March 30, 2006 at 2:35 am
"If the database recovery model is set to either bulk-logged or simple, some INDEX DDL operations are minimally logged whether the operation is executed offline or online. The minimally logged index operations are as follows:
CREATE INDEX operations (including indexed views).
ALTER INDEX REBUILD or DBCC DBREINDEX operations.
"
Note that as mentioned earlier, DBCC DBREINDEX is old school now.
Have you got a copy of SQL 2005 BOL?
Basically you want to switch to bulk-logged before your nightly maintenance tasks, then switch back and your shipped logs will be much smaller.
March 30, 2006 at 4:29 pm
Last night we implemented log shipping on one of our smaller databases. We set the recovery mode to FULL and then ran a snippet of T-SQL before and after the nightly index rebuilding to switch it to BULK-LOGGED and back. We also removed the reorganizing altogether.
The initial database backup was about 1 gig, and the 15-minute transaction log chunks are generally around a meg or so. Just after the rebuilding of the indexes, the transaction log chunk size was 300 meg. This is significantly less than before (0.3 vs 2.0+ times the size of the initial backup). However, if it scales linearly with database size, this will still be too big to transfer without a third-party tool to compress the files. Also, unlike some of our other databases, no home-grown, custom maintenance or procedures are running at this time, so all of this activity must be from the maintenance plan-- and it corresponds in timing to the rebuilding.

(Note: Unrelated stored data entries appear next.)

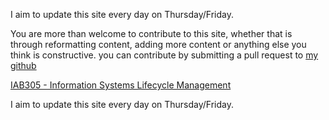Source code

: I aim to update this site every day on Thursday/Friday.

You are more than welcome to contribute to this site, whether that is through reformatting content, adding more content or anything else you think is constructive. you can contribute by submitting a pull request to [my github](https://github.com/shambp/QUT-IT-Study-Guide)

[IAB305 - Information Systems Lifecycle Management](https://shambp.github.io/QUT-IT-Study-Guide/IAB305/Tutorials)

I aim to update this site every day on Thursday/Friday.
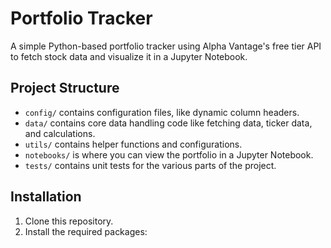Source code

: # Portfolio Tracker

A simple Python-based portfolio tracker using Alpha Vantage's free tier API to fetch stock data and visualize it in a Jupyter Notebook.

## Project Structure

- `config/` contains configuration files, like dynamic column headers.
- `data/` contains core data handling code like fetching data, ticker data, and calculations.
- `utils/` contains helper functions and configurations.
- `notebooks/` is where you can view the portfolio in a Jupyter Notebook.
- `tests/` contains unit tests for the various parts of the project.

## Installation

1. Clone this repository.
2. Install the required packages: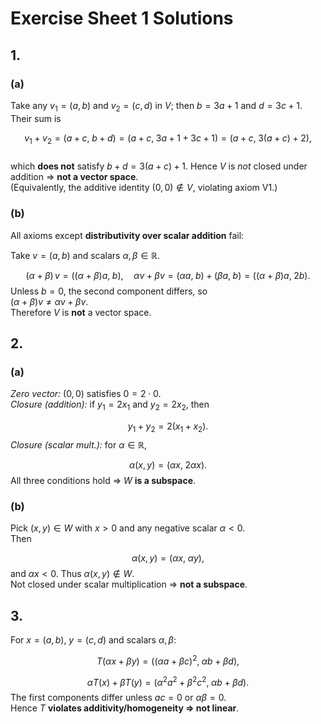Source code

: # Exercise Sheet 1 Solutions


## 1.
### (a)
Take any $v_1=(a,b)$ and $v_2=(c,d)$ in $V$; then $b=3a+1$ and $d=3c+1$.  
Their sum is  

$$
v_1+v_2=(a+c,\;b+d)=(a+c,\;3a+1+3c+1)=\bigl(a+c,\;3(a+c)+2\bigr),
$$  
which **does not** satisfy $b+d=3(a+c)+1$. Hence $V$ is *not* closed under addition ⇒ **not a vector space**.  
(Equivalently, the additive identity $(0,0)\notin V$, violating axiom V1.)

### (b)
All axioms except **distributivity over scalar addition** fail:

Take $v=(a,b)$ and scalars $\alpha,\beta\in\mathbb R$.

$$
(\alpha+\beta)\,v=((\alpha+\beta)a,\;b),
\quad
\alpha v+\beta v=(\alpha a,\;b)+(\beta a,\;b)=((\alpha+\beta)a,\;2b).
$$
Unless $b=0$, the second component differs, so  
$(\alpha+\beta)v\neq\alpha v+\beta v$.  
Therefore $V$ is **not** a vector space.


## 2.
### (a)
*Zero vector:* $(0,0)$ satisfies $0=2\cdot0$.  
*Closure (addition):* if $y_1=2x_1$ and $y_2=2x_2$, then

$$
y_1+y_2 = 2(x_1+x_2).
$$
*Closure (scalar mult.):* for $\alpha\in\mathbb R$,

$$
\alpha(x,y)=(\alpha x,\;2\alpha x).
$$
All three conditions hold ⇒ $W$ **is a subspace**.

### (b)
Pick $(x,y)\in W$ with $x>0$ and any negative scalar $\alpha<0$.  
Then

$$
\alpha(x,y)=(\alpha x,\;\alpha y),
$$
and $\alpha x<0$. Thus $\alpha(x,y)\notin W$.  
Not closed under scalar multiplication ⇒ **not a subspace**.


## 3.
For $x=(a,b)$, $y=(c,d)$ and scalars $\alpha,\beta$:

$$
T(\alpha x+\beta y)=\bigl((\alpha a+\beta c)^{2},\;\alpha b+\beta d\bigr),
$$

$$
\alpha T(x)+\beta T(y)=\bigl(\alpha^{2}a^{2}+\beta^{2}c^{2},\;\alpha b+\beta d\bigr).
$$
The first components differ unless $a c=0$ or $\alpha\beta=0$.  
Hence $T$ **violates additivity/homogeneity ⇒ not linear**.
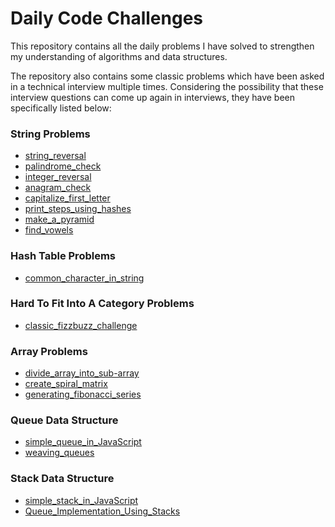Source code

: # Daily Code Challenges

This repository contains all the daily problems I have solved to strengthen my understanding of algorithms and data structures.

The repository also contains some classic problems which have been asked in a technical interview multiple times.
Considering the possibility that these interview questions can come up again in interviews, they have been specifically listed below:

### String Problems

- [string_reversal](./string_problems/bootcamp_1.js)
- [palindrome_check](./string_problems/bootcamp_2.js)
- [integer_reversal](./string_problems/bootcamp_3.js)
- [anagram_check](./string_problems/bootcamp_7.js)
- [capitalize_first_letter](./string_problems/bootcamp_8.js)
- [print_steps_using_hashes](./string_problems/bootcamp_9.js)
- [make_a_pyramid](./string_problems/bootcamp_10.js)
- [find_vowels](./string_problems/bootcamp_11.js)

### Hash Table Problems

- [common_character_in_string](./string_problems/bootcamp_4.js)

### Hard To Fit Into A Category Problems

- [classic_fizzbuzz_challenge](./assorted_problems/bootcamp_5.js)

### Array Problems

- [divide_array_into_sub-array](./array_problems/bootcamp_6.js)
- [create_spiral_matrix](./array_problems/bootcamp_12.js)
- [generating_fibonacci_series](./array_problems/bootcamp_13.js)

### Queue Data Structure

- [simple_queue_in_JavaScript](./stacks_queues_problems/bootcamp_14.js)
- [weaving_queues](./stacks_queues_problems/bootcamp_15.js)

### Stack Data Structure

- [simple_stack_in_JavaScript](./stacks_queues_problems/bootcamp_16.js)
- [Queue_Implementation_Using_Stacks](./stacks_queues_problems/bootcamp_17.js)
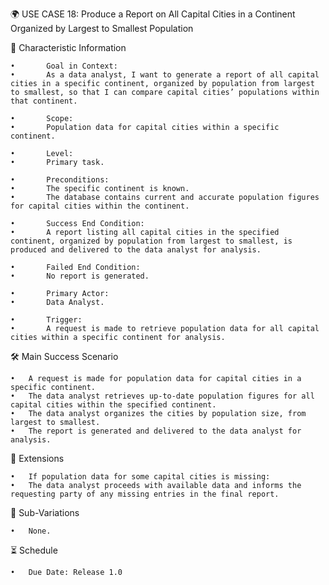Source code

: 🌍 USE CASE 18: Produce a Report on All Capital Cities in a Continent Organized by Largest to Smallest Population

📌 Characteristic Information

	•       Goal in Context:
	•       As a data analyst, I want to generate a report of all capital cities in a specific continent, organized by population from largest to smallest, so that I can compare capital cities’ populations within that continent.
	
    •       Scope:
	•       Population data for capital cities within a specific continent.
	
    •       Level:
	•       Primary task.
	
    •       Preconditions:
	•       The specific continent is known.
	•       The database contains current and accurate population figures for capital cities within the continent.
	
    •       Success End Condition:
	•       A report listing all capital cities in the specified continent, organized by population from largest to smallest, is produced and delivered to the data analyst for analysis.
	
    •       Failed End Condition:
	•       No report is generated.
	
    •       Primary Actor:
	•       Data Analyst.
	
    •       Trigger:
	•       A request is made to retrieve population data for all capital cities within a specific continent for analysis.

🛠 Main Success Scenario

	•	A request is made for population data for capital cities in a specific continent.
	•	The data analyst retrieves up-to-date population figures for all capital cities within the specified continent.
	•	The data analyst organizes the cities by population size, from largest to smallest.
	•	The report is generated and delivered to the data analyst for analysis.

🚨 Extensions

	•	If population data for some capital cities is missing:
	•	The data analyst proceeds with available data and informs the requesting party of any missing entries in the final report.

🔀 Sub-Variations

	•	None.

⏳ Schedule

	•	Due Date: Release 1.0
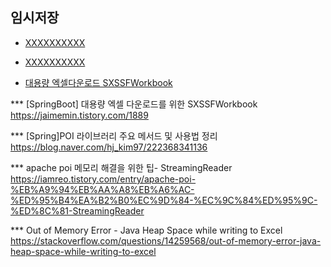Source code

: 

## 임시저장
- [XXXXXXXXXX](YYYYYYYYYY)
- [XXXXXXXXXX](YYYYYYYYYY)





- [대용량 엑셀다운로드 SXSSFWorkbook](https://ddasi-live.tistory.com/47)




*** [SpringBoot] 대용량 엑셀 다운로드를 위한 SXSSFWorkbook
https://jaimemin.tistory.com/1889

*** [Spring]POI 라이브러리 주요 메서드 및 사용법 정리
https://blog.naver.com/hj_kim97/222368341136


*** apache poi 메모리 해결을 위한 팁- StreamingReader
https://iamreo.tistory.com/entry/apache-poi-%EB%A9%94%EB%AA%A8%EB%A6%AC-%ED%95%B4%EA%B2%B0%EC%9D%84-%EC%9C%84%ED%95%9C-%ED%8C%81-StreamingReader


*** Out of Memory Error - Java Heap Space while writing to Excel
https://stackoverflow.com/questions/14259568/out-of-memory-error-java-heap-space-while-writing-to-excel
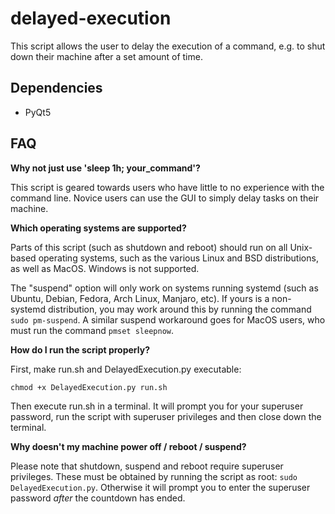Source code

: # delayed-execution
This script allows the user to delay the execution of a command, e.g. to shut down their machine after a set amount of time.

## Dependencies

* PyQt5

## FAQ

**Why not just use 'sleep 1h; your_command'?**

This script is geared towards users who have little to no experience with the command line. Novice users can use the GUI to simply delay tasks on their machine.

**Which operating systems are supported?**

Parts of this script (such as shutdown and reboot) should run on all Unix-based operating systems, such as the various Linux and BSD distributions, as well as MacOS. Windows is not supported.

The "suspend" option will only work on systems running systemd (such as Ubuntu, Debian, Fedora, Arch Linux, Manjaro, etc). If yours is a non-systemd distribution, you may work around this by running the command `sudo pm-suspend`. A similar suspend workaround goes for MacOS users, who must run the command `pmset sleepnow`.

**How do I run the script properly?**

First, make run.sh and DelayedExecution.py executable:

`chmod +x DelayedExecution.py run.sh`

Then execute run.sh in a terminal. It will prompt you for your superuser password, run the script with superuser privileges and then close down the terminal.

**Why doesn't my machine power off / reboot / suspend?**

Please note that shutdown, suspend and reboot require superuser privileges. These must be obtained by running the script as root: `sudo DelayedExecution.py`. Otherwise it will prompt you to enter the superuser password _after_ the countdown has ended.
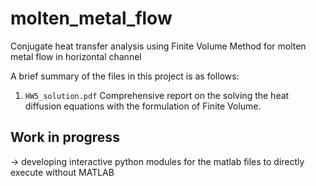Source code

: # molten_metal_flow
Conjugate heat transfer analysis using Finite Volume Method for molten metal flow in horizontal channel

A brief summary of the files in this project is as follows:

1. `HW5_solution.pdf`
Comprehensive report on the solving the heat diffusion equations with the formulation of Finite Volume.

## Work in progress

-> developing interactive python modules for the matlab files to directly execute without MATLAB

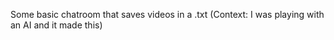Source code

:Some basic chatroom that saves videos in a .txt
(Context: I was playing with an AI and it made this)

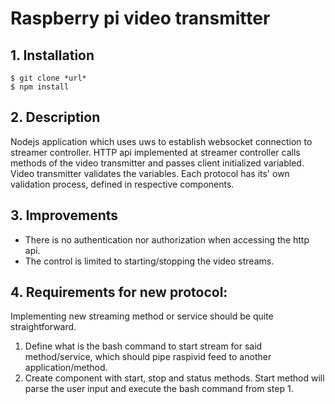 # Raspberry pi video transmitter
## 1. Installation
`$ git clone *url*`  
`$ npm install`
## 2. Description
 Nodejs application which uses uws to establish websocket connection to streamer controller. HTTP api implemented at 
 streamer controller calls methods of the video transmitter and passes client initialized variabled. Video transmitter 
 validates the variables. Each protocol has its' own validation process, defined in respective components.
  
## 3. Improvements
 - There is no authentication nor authorization when accessing the http api.
 - The control is limited to starting/stopping the video streams.
   
## 4. Requirements for new protocol:
 Implementing new streaming method or service should be quite straightforward.
  1. Define what is the bash command to start stream for said method/service, which should pipe raspivid feed to another 
  application/method.
  2. Create component with start, stop and status methods. Start method will parse the user input and execute the bash 
  command from step 1.
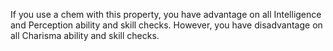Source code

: If you use a chem with this property, you have advantage on all Intelligence and Perception ability and skill checks. However, you have disadvantage on all Charisma ability and skill checks.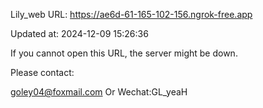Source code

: Lily_web URL: https://ae6d-61-165-102-156.ngrok-free.app

Updated at: 2024-12-09 15:26:36

If you cannot open this URL, the server might be down.

Please contact: 

goley04@foxmail.com Or Wechat:GL_yeaH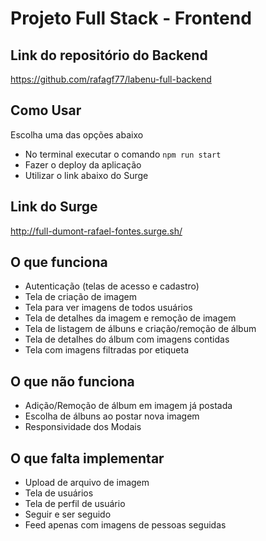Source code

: # Projeto Full Stack - Frontend

## Link do repositório do Backend
https://github.com/rafagf77/labenu-full-backend

## Como Usar
Escolha uma das opções abaixo
- No terminal executar o comando `npm run start`
- Fazer o deploy da aplicação
- Utilizar o link abaixo do Surge

## Link do Surge
http://full-dumont-rafael-fontes.surge.sh/

## O que funciona
- Autenticação (telas de acesso e cadastro)
- Tela de criação de imagem
- Tela para ver imagens de todos usuários
- Tela de detalhes da imagem e remoção de imagem
- Tela de listagem de álbuns e criação/remoção de álbum
- Tela de detalhes do álbum com imagens contidas
- Tela com imagens filtradas por etiqueta

## O que não funciona
- Adição/Remoção de álbum em imagem já postada
- Escolha de álbuns ao postar nova imagem
- Responsividade dos Modais

## O que falta implementar
- Upload de arquivo de imagem
- Tela de usuários
- Tela de perfil de usuário
- Seguir e ser seguido
- Feed apenas com imagens de pessoas seguidas
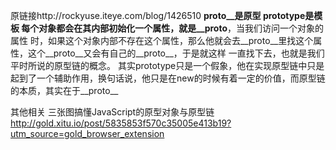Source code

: 原链接http://rockyuse.iteye.com/blog/1426510
__proto__是原型
prototype是模板
每个对象都会在其内部初始化一个属性，就是__proto__，当我们访问一个对象的属性 时，如果这个对象内部不存在这个属性，那么他就会去__proto__里找这个属性，这个__proto__又会有自己的__proto__，于是就这样 一直找下去，也就是我们平时所说的原型链的概念。
其实prototype只是一个假象，他在实现原型链中只是起到了一个辅助作用，换句话说，他只是在new的时候有着一定的价值，而原型链的本质，其实在于__proto__


其他相关
三张图搞懂JavaScript的原型对象与原型链
http://gold.xitu.io/post/5835853f570c35005e413b19?utm_source=gold_browser_extension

There is a chance that the database was not successfully placed in BULK-LOGGED mode. The logging for the nightly maintenance plan is so poor I can't tell. I just enabled a server-level DDL trigger so I can see whether the ALTER DATABASE even runs.
I did briefly verify, however, that the log shipping is working with respect to the destination having up-to-date data.
(Regarding the maintenance plan logging, we seem to have fallen victim to some bug which others have noted:
http://www.mcse.ms/archive83-2006-1-2095336.html
)
(As a side note... I remember reading somewhere that reorganizing before rebuilding can lead to a decreased time spent rebuilding. The total time is often greater, but the time the tables are locked is lower because reorganizing is an online process. Well, our reorganizing and rebuilding were both about a half hour, and after eliminating the reorganizing, the rebuild time did not change.)
March 31, 2006 at 9:13 am
Our log from the DDL trigger showed that the ALTER DATABASE statements were issued before and after the rebuild, as intended. And the log file right after the rebuild was exactly the same size as before, around 370 meg. Though I can't tell for sure whether the ALTER DATABASE statements failed and the recovery mode wasn't changed, I think it was, which indicates to me that the BULK-LOGGED recovery mode doesn't eliminate log bloat due to reindexing when it comes to BACKUPS, but it does seem to reduce it a bit. This confirms what I read elsewhere that although the original log only contains a note about what happened, when it is backed up, it extracts the actual changed information, which greatly increases the size of the backup compared to the actual transaction log.
So it looks like the third-party product will in fact be necessary.
Unless anyone has any other ideas or quarrels with this conclusion?
March 31, 2006 at 11:38 am
No, snapshots aren't available in standard edition. See "SQL Server 2005 Database Engine Features" in BOL. I personally don't like the idea of setting up database mirroring and then a snapshot just to have a reporting database. If you have a very large database then you're looking at lots of disk space. Having 3 copies of the same database seems a bit much. Just my opinion 🙂
April 21, 2006 at 8:56 am
The third-party tool (Red-Gate's SQL Backup) was able to achieve basically 90% compression. This makes the solution theoretically possible, but still not desireable.
We are going to try additional options:
1. Less Frequent Re-Indexing (though we lament the potential trade-off in performance).
1. Database Mirroring (though we will miss the ability to verify the functionality of the mirror by direct query).
2. Replication (though we fear the constraints of modifying the schema of the source when it's part of replication).
April 21, 2006 at 5:09 pm
A number of SQL backup tool developers are saying this is pretty much just how it is.
We're proceeding with testing Replication for now.